In case you're not familiar with all of this, here's a quick, mostly visual recap. A bar chart displays counts of categorical variables. Separating the bars emphasizes the data's categorical nature:
Assume that for some measurable aspect of our business, we classify measurements from 1-10 as Critical, from 11-20 as Very Important, from 21-30 as Important, and so on. A histogram of integer data corresponding to the counts in the bar chart above looks like this:
The bars of the histogram touch because they represent continuous data. It makes sense that the bars abut each other, since there's no categorical "gap" between, say, 1 and 2.
Which brings us to the Pareto chart, whose bins show counts or frequencies of defects—categorical data. And yet, when you produce a Pareto chart in Minitab and most other packages, the bars touch...
The question had me scratching my head. I checked Minitab's built-in statistical glossary and help files, our web site, and then expanded my search for to some reliable statistics resources on the Web. No answer. So I went to my colleague-next-door's office and asked her why the bars on the Pareto chart touch, even though they represent counts or frequencies of categories.
She didn't know, either, but she had a good idea who would know: Dr. Terry Ziemer, who as a senior statistician at Minitab during the 1990s directed development work in the area of industrial statistics. He later became a principal at the Six Sigma Academy and then founded Six Sigma Intelligence. I e-mailed Terry to find out why the bars on Minitab's Pareto chart touch. He quickly replied:
I wish there was some big technical answer I could give you, but it was simply a design choice. At the time when I did program this, most of the example Pareto charts I looked at had the bars touching, and I agreed that (at least in my opinion) the chart looks better that way than it does when there are gaps between the bars. Since a Pareto chart is sort of a distribution graph for defect types, it did seem to make sense to make it more like a histogram, another distribution graph where the bars touch, than to make it look like a standard bar chart where you have the gaps.Bar Charts and Histograms and Paretos, Oh My!
So that's why the bars on a Pareto chart in Minitab touch: it was an aesthetic choice, and one that makes perfect sense if we see the Pareto chart as similar to a histogram, in that it shows you the distribution of defect types.
If you're saying "But that's not a definitive answer," you're right. Unfortunately, there doesn't seem to be a definitive answer. Looking through the literature revealed advocates both for and against having the Pareto bars touch, but not much in the way of detailed rationales.

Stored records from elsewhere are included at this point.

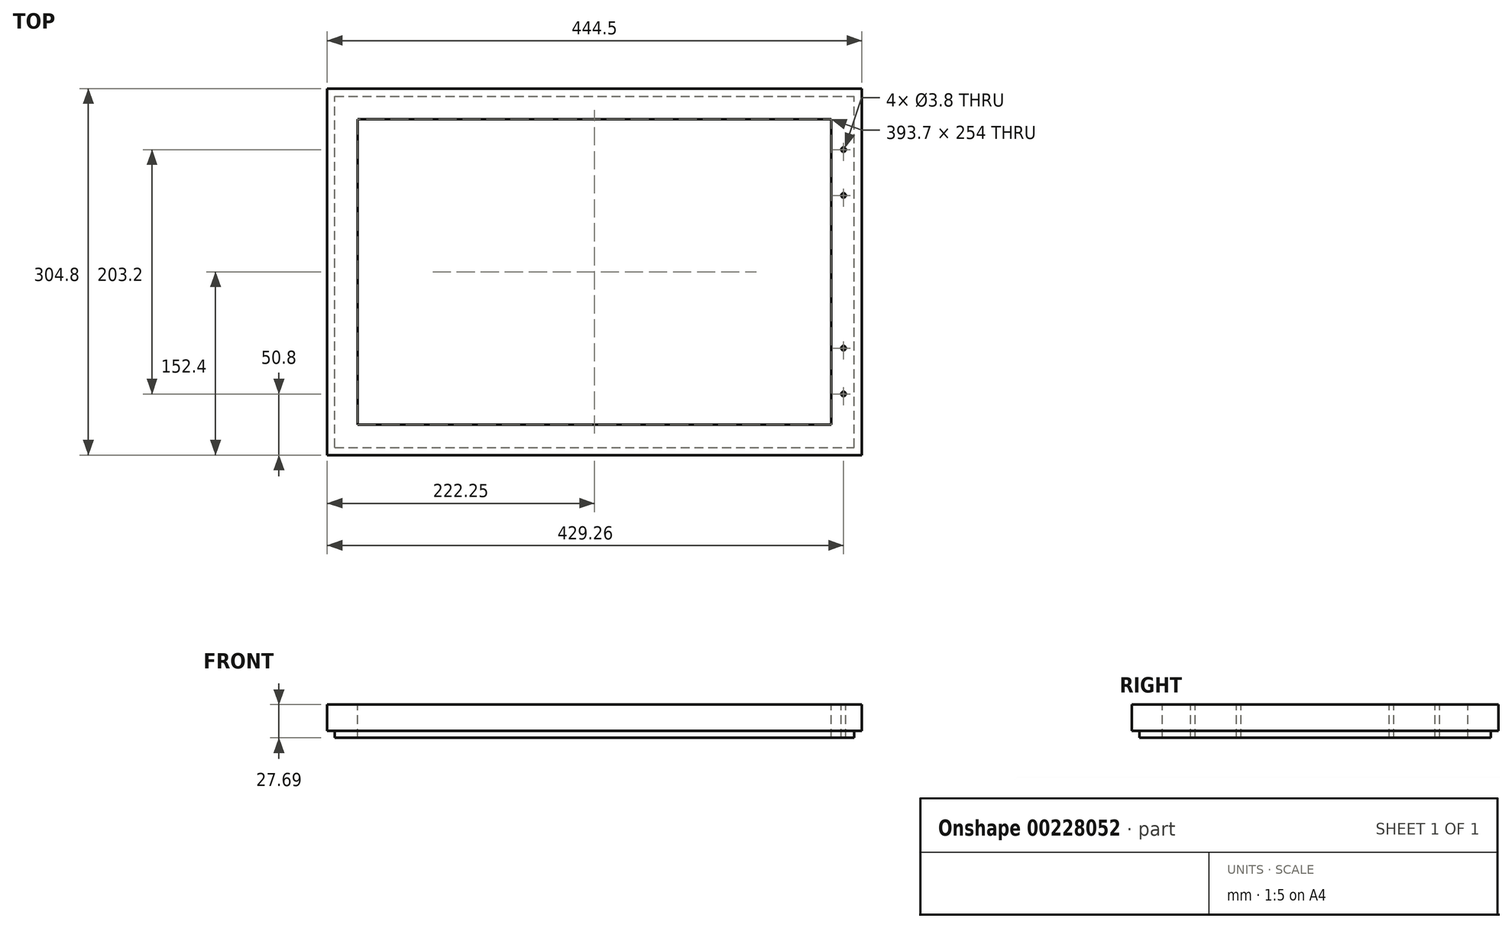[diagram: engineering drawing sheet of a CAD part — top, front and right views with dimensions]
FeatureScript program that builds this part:
annotation { "Feature Type Name" : "Feature", "Feature Type Description" : "" }
export const myFeature = defineFeature(function(context is Context, id is Id, definition is map)
    precondition{}
    {
        {
            var Q0;
            Q0=qCreatedBy(makeId("Top.planeOp"),FACE);
            var sketch = newSketch(context, id + "F0", { "sketchPlane" : qUnion([Q0])});
            skLineSegment(sketch, "E0.bottom", {"start": v(0, 0) * mm, "end": v(444.5, 0) * mm});
            skLineSegment(sketch, "E0.top", {"start": v(0, 304.8) * mm, "end": v(444.5, 304.8) * mm});
            skLineSegment(sketch, "E0.left", {"start": v(0, 0) * mm, "end": v(0, 304.8) * mm});
            skLineSegment(sketch, "E0.right", {"start": v(444.5, 0) * mm, "end": v(444.5, 304.8) * mm});
            skSolve(sketch);
        }
        {
            var Q0;
            Q0 = qSketchRegion(id + "F0", true);
            extrude(context, id + "F1", {"entities" : qUnion([Q0]), "depth" : 21.97 * mm});
        }
        {
            var Q0;
            Q0=makeQuery(id+"F1.opExtrude","CAP_FACE",FACE,{"disambiguationData":[OSD([sQuery(id+"F0.wireOp",EDGE,"E0.bottom"),sQuery(id+"F0.wireOp",EDGE,"E0.top"),sQuery(id+"F0.wireOp",EDGE,"E0.left"),sQuery(id+"F0.wireOp",EDGE,"E0.right")])],"isStart":true});
            var sketch = newSketch(context, id + "F2", { "sketchPlane" : qUnion([Q0])});
            skLineSegment(sketch, "E1.bottom", {"start": v(6.35, -6.35) * mm, "end": v(438.15, -6.35) * mm});
            skLineSegment(sketch, "E1.top", {"start": v(6.35, -298.45) * mm, "end": v(438.15, -298.45) * mm});
            skLineSegment(sketch, "E1.left", {"start": v(6.35, -6.35) * mm, "end": v(6.35, -298.45) * mm});
            skLineSegment(sketch, "E1.right", {"start": v(438.15, -6.35) * mm, "end": v(438.15, -298.45) * mm});
            skSolve(sketch);
        }
        {
            var Q0;
            Q0 = qSketchRegion(id + "F2", true);
            extrude(context, id + "F3", {"entities" : qUnion([Q0]), "operationType" : NewBodyOperationType.ADD, "depth" : 5.7 * mm});
        }
        {
            var Q0;
            Q0=makeQuery(id+"F1.opExtrude","CAP_FACE",FACE,{"disambiguationData":[OSD([sQuery(id+"F0.wireOp",EDGE,"E0.bottom"),sQuery(id+"F0.wireOp",EDGE,"E0.top"),sQuery(id+"F0.wireOp",EDGE,"E0.left"),sQuery(id+"F0.wireOp",EDGE,"E0.right")])],"isStart":false});
            var sketch = newSketch(context, id + "F4", { "sketchPlane" : qUnion([Q0])});
            skLineSegment(sketch, "E2.bottom", {"start": v(94.92, 87.47) * mm, "end": v(349.59, 87.47) * mm});
            skLineSegment(sketch, "E2.top", {"start": v(94.92, 220.47) * mm, "end": v(349.59, 220.47) * mm});
            skLineSegment(sketch, "E2.left", {"start": v(94.92, 87.47) * mm, "end": v(94.92, 220.47) * mm});
            skLineSegment(sketch, "E2.right", {"start": v(349.59, 87.47) * mm, "end": v(349.59, 220.47) * mm});
            skSolve(sketch);
        }
        {
            var Q0;
            Q0=makeQuery(id+"F4.imprint","IMPRINT",FACE,{"disambiguationData":[TD([[makeQuery(id+"F4.imprint","IMPRINT",EDGE,{"derivedFrom":sQuery(id+"F4.wireOp",EDGE,"E2.bottom")}),-1.0]])]});
            var sketch = newSketch(context, id + "F5", { "sketchPlane" : qUnion([Q0])});
            skLineSegment(sketch, "E3.bottom", {"start": v(25.4, 279.4) * mm, "end": v(419.1, 279.4) * mm});
            skLineSegment(sketch, "E3.top", {"start": v(25.4, 25.4) * mm, "end": v(419.1, 25.4) * mm});
            skLineSegment(sketch, "E3.left", {"start": v(25.4, 279.4) * mm, "end": v(25.4, 25.4) * mm});
            skLineSegment(sketch, "E3.right", {"start": v(419.1, 279.4) * mm, "end": v(419.1, 25.4) * mm});
            skSolve(sketch);
        }
        {
            var Q0;
            Q0 = qSketchRegion(id + "F5", true);
            extrude(context, id + "F6", {"entities" : qUnion([Q0]), "operationType" : NewBodyOperationType.REMOVE, "endBound" : BoundingType.THROUGH_ALL, "oppositeDirection" : true, "depth" : 25.4 * mm});
        }
        {
            var Q0;
            Q0=makeQuery(id+"F4.imprint","IMPRINT",FACE,{"disambiguationData":[TD([[makeQuery(id+"F4.imprint","IMPRINT",EDGE,{"derivedFrom":sQuery(id+"F4.wireOp",EDGE,"E2.bottom")}),-1.0]])]});
            var sketch = newSketch(context, id + "F7", { "sketchPlane" : qUnion([Q0])});
            skSolve(sketch);
        }
        {
            var Q0;
            Q0=makeQuery(id+"F4.imprint","IMPRINT",FACE,{"disambiguationData":[TD([[makeQuery(id+"F4.imprint","IMPRINT",EDGE,{"derivedFrom":sQuery(id+"F4.wireOp",EDGE,"E2.bottom")}),-1.0]])]});
            var sketch = newSketch(context, id + "F8", { "sketchPlane" : qUnion([Q0])});
            skPoint(sketch, "E4", {"position": v(429.26, 88.9) * mm});
            skPoint(sketch, "E5", {"position": v(429.26, 50.8) * mm});
            skPoint(sketch, "E6", {"position": v(429.26, 254) * mm});
            skPoint(sketch, "E7", {"position": v(429.26, 215.9) * mm});
            skSolve(sketch);
        }
        {
            var Q0;
            Q0=sQuery(id+"F8.wireOp",VERTEX,"E6");
            var Q1;
            Q1=sQuery(id+"F8.wireOp",VERTEX,"E7");
            var Q2;
            Q2=sQuery(id+"F8.wireOp",VERTEX,"E4");
            var Q3;
            Q3=sQuery(id+"F8.wireOp",VERTEX,"E5");
            var Q4;
            Q4=makeQuery(id+"F1.opExtrude","SWEPT_BODY",BODY,{"disambiguationData":[OSD([sQuery(id+"F0.wireOp",EDGE,"E0.bottom"),sQuery(id+"F0.wireOp",EDGE,"E0.top"),sQuery(id+"F0.wireOp",EDGE,"E0.left"),sQuery(id+"F0.wireOp",EDGE,"E0.right")])]});
            hole(context, id + "F9", {"style" : HoleStyle.SIMPLE, "endStyle" : HoleEndStyle.THROUGH, "standardTappedOrClearance" : lookupTablePath({ "standard" : "ANSI", "fit" : "Normal (ASME)", "size" : "#6", "type" : "Clearance" }), "standardBlindInLast" : lookupTablePath({ "fit" : "Free", "standard" : "ANSI", "size" : "#6", "type" : "Clearance" }), "holeDiameter" : 3.8 * mm, "locations" : qUnion([Q0, Q1, Q2, Q3]), "scope" : qUnion([Q4]), "isTappedThrough" : true});
        }
    });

For example, The Practitioner's Guide to Statistics and Lean Six Sigma for Process Improvement by Mikel Harry et al. states on page 171, "The bars in a Pareto chart are arranged side-by-side (touching) in descending order from the left." Why the bars should touch, however, is left unexplained. Joiner Associates' Pareto Charts: Plain & Simple suggests "Having the bars touch makes it easier to judge the relative size or impact of the different parts of the problem." A design choice, again.
On the other hand, page 112 of Statistical Reasoning for Everyday Life by Jeffrey Bennett et al., states "To make the Pareto chart, we put the bars in descending order of size...Because the categories are nominal, the bars should not touch." Clearly, there's still some debate among academics, and if you prefer your Pareto charts with space between bins, you'll find some support—but the touching bars, as implemented in Minitab, do appear to be the more popular option.